The Finnish mobile phone giant has been working to try and stabilize its finances. Over its past five quarters, it has wiped out €2.1 billion (about $2.7 billion) of its cash reserves. In a couple of years, it may burn through its total €4.9 billion reserves, analysts warn.
The cost of Nokia's debt has been rising, as questions about its ability to service its debt have been raised. "In our opinion, the company's ability to repay even its shorter-term 2014 bond could be an issue," said Societe General credit analyst Juliano Torii.
In 2007, Nokia had €10 billion in cash reserves.
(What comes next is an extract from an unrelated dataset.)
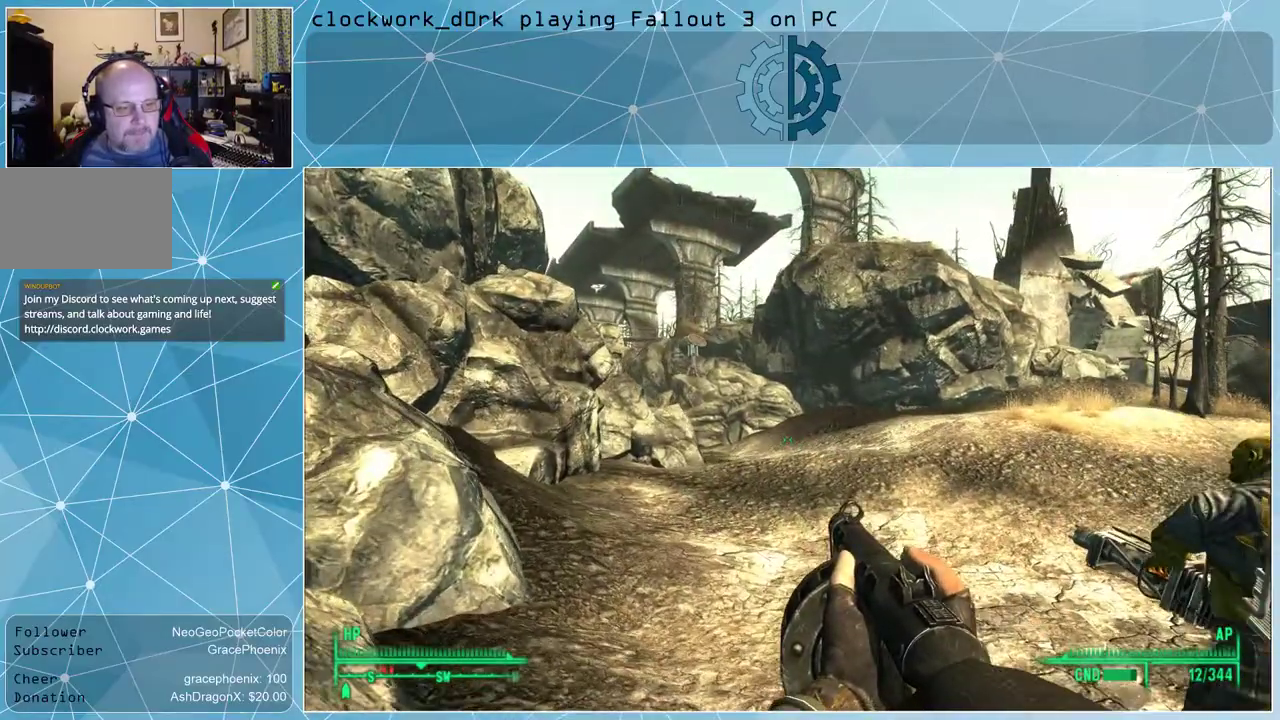
{"keys": ["w"], "mouse": [], "events": [[234, "a", "up"]]}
In 2014, it has €1.25 billion of 5.5 percent bonds maturing, followed by ?500 million of 6.75 percent notes due in 2019. Both are junk rated by Fitch and Standard & Poor's.
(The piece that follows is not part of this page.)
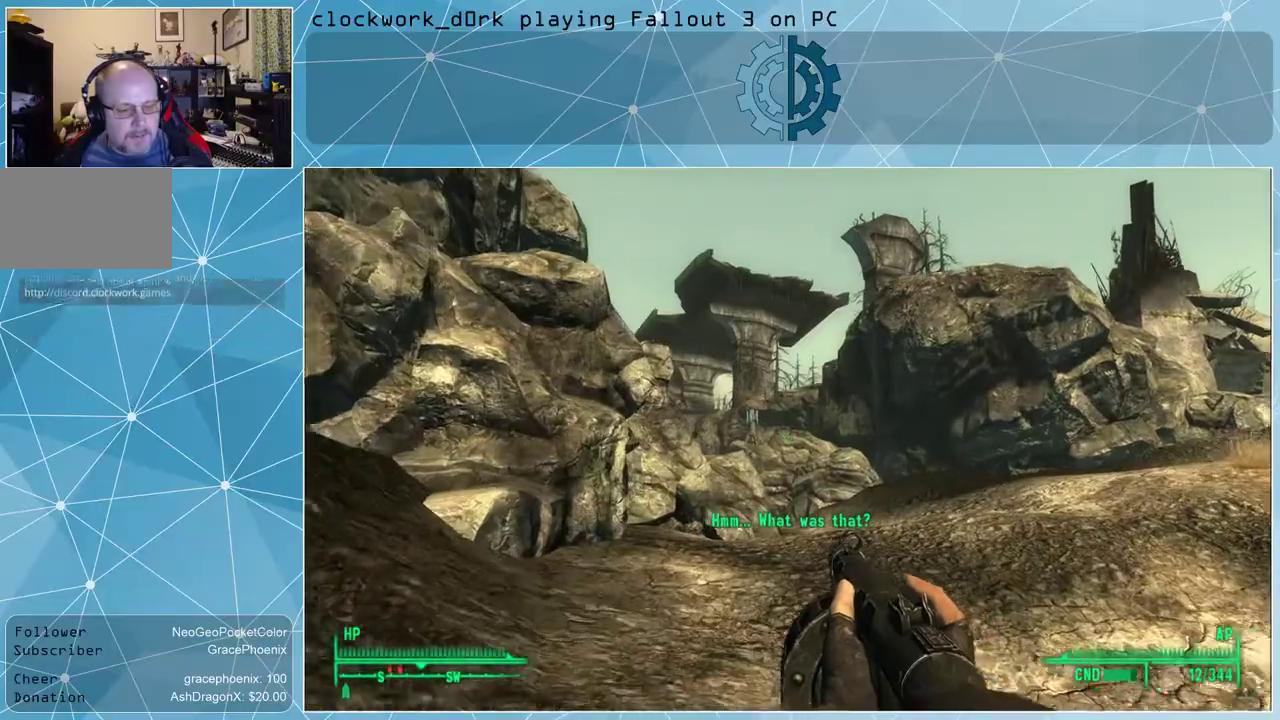
{"keys": ["w"], "mouse": [], "events": []}
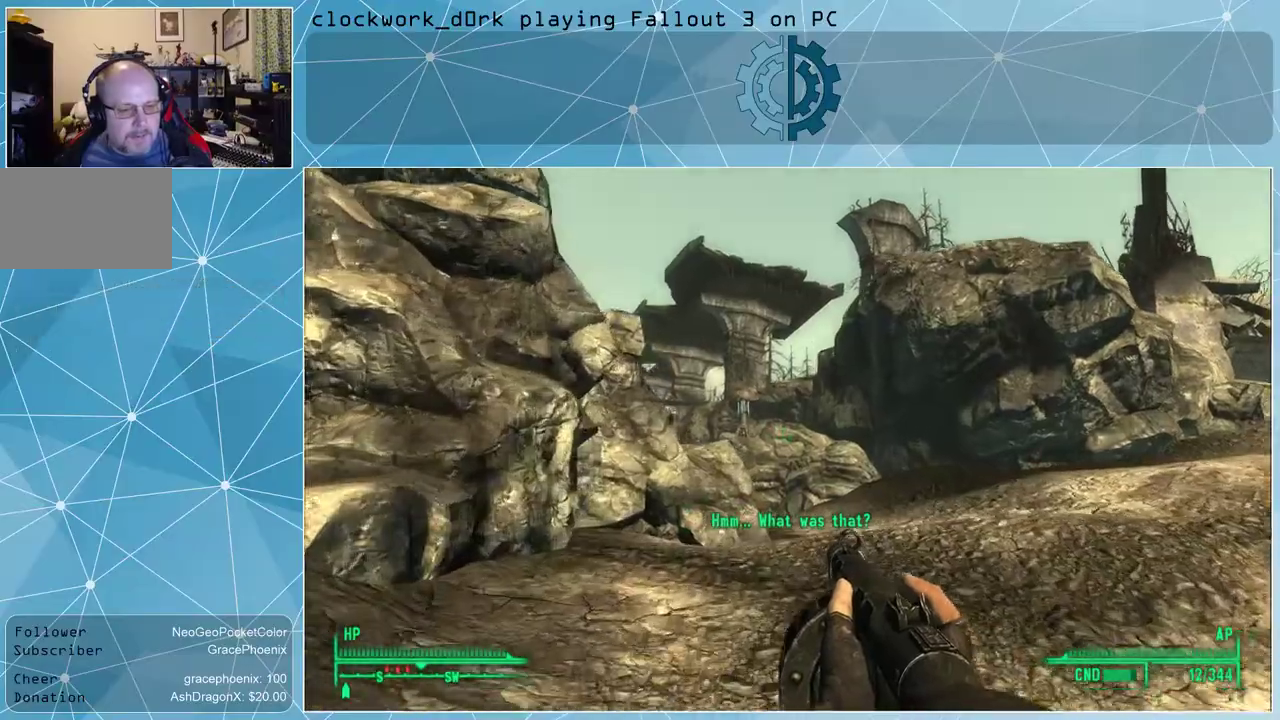
{"keys": ["w"], "mouse": [], "events": []}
It is also getting increasingly expensive to insure against a Nokia default.
The company had hoped its Lumia handsets would help it to gain a larger share of the smartphone market, as it attempts to catch up with Apple and manufacturers of Android handsets. "Nokia's Lumia was an attempt to catch up, but it was simply too little too late," said Nancy Utterback, credit strategist at Aviva Investors.
"I would not rule out the possibility of Nokia being downgraded further, the company is in a negative spiral that will be hard to reverse."